Uma segunda revolução, esta vez impulsionada pela biotecnologia, deverá estar em pleno andamento até 2015, com resultados importantes no combate a doenças, aumento de produção de alimentos, redução de poluição, e melhoria na qualidade de vida. Porém, prevê-se que, pelo menos no campo médico, seus benefícios serão restritos aos países mais ricos, ou aos mais abastados em outros países. Adicionalmente, algumas das tecnologias desenvolvidos continuarão controvertidas por razões morais e religiosas.

Prevê-se que os principais avanços serão nos campos de análise da genoma (permite encontrar mecanismos mais eficazes para diagnóstico e tratamento de doenças), engenharia biomédica (leva a técnicas e sistemas cirúrgicos mais sofisticados, especialmente para a substituição de órgãos e outras partes do corpo humano), desenvolvimento de remédios e terapias (inclui o tratamento de doenças "tradicionais", bem como o tratamento de doentes com predisposição genética), modificação genética (com aplicação à produção de alimentos e ai desenvolvimento de drogas), e identificação através de material genético (para investigação policial).

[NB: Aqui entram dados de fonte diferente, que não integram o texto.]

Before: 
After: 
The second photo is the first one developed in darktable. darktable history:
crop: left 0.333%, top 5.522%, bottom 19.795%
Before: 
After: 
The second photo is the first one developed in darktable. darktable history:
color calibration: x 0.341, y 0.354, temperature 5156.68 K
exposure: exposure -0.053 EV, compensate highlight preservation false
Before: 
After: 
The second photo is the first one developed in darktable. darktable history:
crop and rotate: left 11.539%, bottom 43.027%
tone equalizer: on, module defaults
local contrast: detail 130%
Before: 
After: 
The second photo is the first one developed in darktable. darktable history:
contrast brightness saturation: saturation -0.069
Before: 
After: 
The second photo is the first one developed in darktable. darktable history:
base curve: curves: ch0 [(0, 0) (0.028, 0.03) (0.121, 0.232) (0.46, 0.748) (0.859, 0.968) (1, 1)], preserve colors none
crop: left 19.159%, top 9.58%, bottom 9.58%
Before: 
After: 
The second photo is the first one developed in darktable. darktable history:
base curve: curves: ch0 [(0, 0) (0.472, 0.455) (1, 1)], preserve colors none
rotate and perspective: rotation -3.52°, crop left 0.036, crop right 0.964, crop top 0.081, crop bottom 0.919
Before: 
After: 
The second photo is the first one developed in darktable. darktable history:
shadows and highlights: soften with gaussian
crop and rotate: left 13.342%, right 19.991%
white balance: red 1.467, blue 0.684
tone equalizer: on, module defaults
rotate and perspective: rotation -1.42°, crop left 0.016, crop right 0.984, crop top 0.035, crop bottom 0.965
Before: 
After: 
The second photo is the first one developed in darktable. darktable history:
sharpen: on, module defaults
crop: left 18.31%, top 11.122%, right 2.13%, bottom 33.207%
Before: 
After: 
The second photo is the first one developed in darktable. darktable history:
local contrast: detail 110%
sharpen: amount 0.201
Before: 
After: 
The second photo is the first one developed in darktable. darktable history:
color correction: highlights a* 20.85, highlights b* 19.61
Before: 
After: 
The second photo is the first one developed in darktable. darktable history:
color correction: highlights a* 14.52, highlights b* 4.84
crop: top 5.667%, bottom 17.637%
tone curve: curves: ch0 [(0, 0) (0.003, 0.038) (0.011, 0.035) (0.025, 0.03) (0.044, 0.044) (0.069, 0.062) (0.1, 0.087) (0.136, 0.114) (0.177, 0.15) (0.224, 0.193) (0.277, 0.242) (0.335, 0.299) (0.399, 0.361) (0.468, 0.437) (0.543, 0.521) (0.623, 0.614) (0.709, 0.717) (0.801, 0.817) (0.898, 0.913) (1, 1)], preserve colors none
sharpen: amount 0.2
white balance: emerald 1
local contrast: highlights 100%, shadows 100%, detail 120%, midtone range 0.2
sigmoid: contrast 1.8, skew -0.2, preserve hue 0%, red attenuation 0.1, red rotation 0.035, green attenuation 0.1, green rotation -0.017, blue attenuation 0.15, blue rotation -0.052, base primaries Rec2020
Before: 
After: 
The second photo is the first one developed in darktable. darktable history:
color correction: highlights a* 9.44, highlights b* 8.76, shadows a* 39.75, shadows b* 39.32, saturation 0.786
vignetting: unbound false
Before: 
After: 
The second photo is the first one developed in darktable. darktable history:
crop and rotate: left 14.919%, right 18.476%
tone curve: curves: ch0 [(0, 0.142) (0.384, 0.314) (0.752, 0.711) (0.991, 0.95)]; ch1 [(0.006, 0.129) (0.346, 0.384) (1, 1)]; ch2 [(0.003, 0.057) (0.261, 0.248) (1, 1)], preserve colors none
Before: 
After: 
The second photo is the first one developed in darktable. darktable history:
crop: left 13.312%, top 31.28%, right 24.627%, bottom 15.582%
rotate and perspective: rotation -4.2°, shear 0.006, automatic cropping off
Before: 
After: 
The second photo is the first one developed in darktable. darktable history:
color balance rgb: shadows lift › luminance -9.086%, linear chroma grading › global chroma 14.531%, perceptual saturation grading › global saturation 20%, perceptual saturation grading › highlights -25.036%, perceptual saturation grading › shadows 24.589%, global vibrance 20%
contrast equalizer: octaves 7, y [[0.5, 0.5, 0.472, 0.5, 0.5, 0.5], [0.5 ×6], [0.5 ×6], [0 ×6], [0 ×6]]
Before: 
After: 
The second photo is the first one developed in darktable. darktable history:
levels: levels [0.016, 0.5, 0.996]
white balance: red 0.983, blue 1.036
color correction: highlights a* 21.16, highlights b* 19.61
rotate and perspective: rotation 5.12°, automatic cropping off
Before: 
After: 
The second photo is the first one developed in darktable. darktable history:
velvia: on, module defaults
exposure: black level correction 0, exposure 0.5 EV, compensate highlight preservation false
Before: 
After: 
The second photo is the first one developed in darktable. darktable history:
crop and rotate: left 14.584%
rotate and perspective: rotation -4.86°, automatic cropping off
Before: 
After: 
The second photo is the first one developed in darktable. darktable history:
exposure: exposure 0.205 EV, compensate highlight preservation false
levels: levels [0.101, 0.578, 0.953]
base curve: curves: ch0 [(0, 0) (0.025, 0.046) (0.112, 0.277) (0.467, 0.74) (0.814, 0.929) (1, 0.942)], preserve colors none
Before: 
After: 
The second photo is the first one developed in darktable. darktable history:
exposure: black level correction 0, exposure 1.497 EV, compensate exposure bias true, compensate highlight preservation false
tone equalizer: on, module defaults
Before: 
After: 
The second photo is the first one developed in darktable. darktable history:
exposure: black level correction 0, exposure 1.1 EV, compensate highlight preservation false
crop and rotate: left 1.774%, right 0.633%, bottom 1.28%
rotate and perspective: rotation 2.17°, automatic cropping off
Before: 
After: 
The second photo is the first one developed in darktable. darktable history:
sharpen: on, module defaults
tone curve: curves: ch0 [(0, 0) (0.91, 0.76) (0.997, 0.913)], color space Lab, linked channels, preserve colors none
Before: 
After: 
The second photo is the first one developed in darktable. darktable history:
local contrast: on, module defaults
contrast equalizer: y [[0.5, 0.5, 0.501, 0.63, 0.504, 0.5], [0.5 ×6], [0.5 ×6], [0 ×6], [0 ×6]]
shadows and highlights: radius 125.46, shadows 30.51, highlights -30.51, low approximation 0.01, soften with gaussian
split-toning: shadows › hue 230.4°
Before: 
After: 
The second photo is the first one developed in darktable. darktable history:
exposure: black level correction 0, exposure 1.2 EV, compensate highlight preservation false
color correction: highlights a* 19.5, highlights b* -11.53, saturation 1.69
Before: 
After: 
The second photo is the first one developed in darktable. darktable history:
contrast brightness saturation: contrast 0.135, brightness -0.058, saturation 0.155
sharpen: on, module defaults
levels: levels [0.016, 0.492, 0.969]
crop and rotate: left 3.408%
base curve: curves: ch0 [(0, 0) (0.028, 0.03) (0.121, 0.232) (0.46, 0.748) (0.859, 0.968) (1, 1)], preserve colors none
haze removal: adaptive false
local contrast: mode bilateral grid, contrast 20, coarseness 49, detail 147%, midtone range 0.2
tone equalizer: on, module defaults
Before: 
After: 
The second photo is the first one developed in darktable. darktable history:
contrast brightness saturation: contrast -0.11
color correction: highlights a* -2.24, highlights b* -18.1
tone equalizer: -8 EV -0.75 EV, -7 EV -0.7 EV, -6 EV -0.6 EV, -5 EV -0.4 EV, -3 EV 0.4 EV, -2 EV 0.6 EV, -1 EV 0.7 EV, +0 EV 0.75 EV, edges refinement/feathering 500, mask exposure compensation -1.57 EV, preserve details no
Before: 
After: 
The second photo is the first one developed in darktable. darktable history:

O avanço da tecnologia dos materiais vai de vento em popa. Esta trata do desenvolvimento de materiais, feitos quase sob encomenda, para serem utilizados na fabricação de produtos industrializados, que sejam bem apresentados, duráveis, adaptáveis e não agressivos ao meio ambiente. Espera-se que suas novas descobertas contribuam também às revoluções da TI e biotecnologia, embora não sejam restritas a isto.

Embora ainda seja um campo emergente, prevê-se uma grande evolução da nanotecnologia, que permita entender melhor e passar a manusear diretamente os elementos básicos de toda a matéria, a nível atômico (vide, por exemplo, www.zyvex.com/nano). Um dos grandes interesses da nanotecnologia é a criação de sistemas que sejam capazes de auto-replicação, possibilitando reduzir substancialmente os custos de sua manufatura em grandes quantidades. Imagina-se que a aplicabilidade desta tecnologia seja principalmente na área biológica, possibilitando a realização de métodos de análise (de sangue, genética, e assim em diante), e para a descoberta de novos remédios.

Ciência e tecnologia representam apenas uma das forças impulsoras que determinarão o futuro mundial, do ponto de vista dos norte-americanos, na visão do GT2015. Do mesmo modo que os futurólogos deles, os nossos aqui do Brasil também precisam estar pensando como capitalizar no que já temos para melhor enfrentar os desafios deste novo milênio.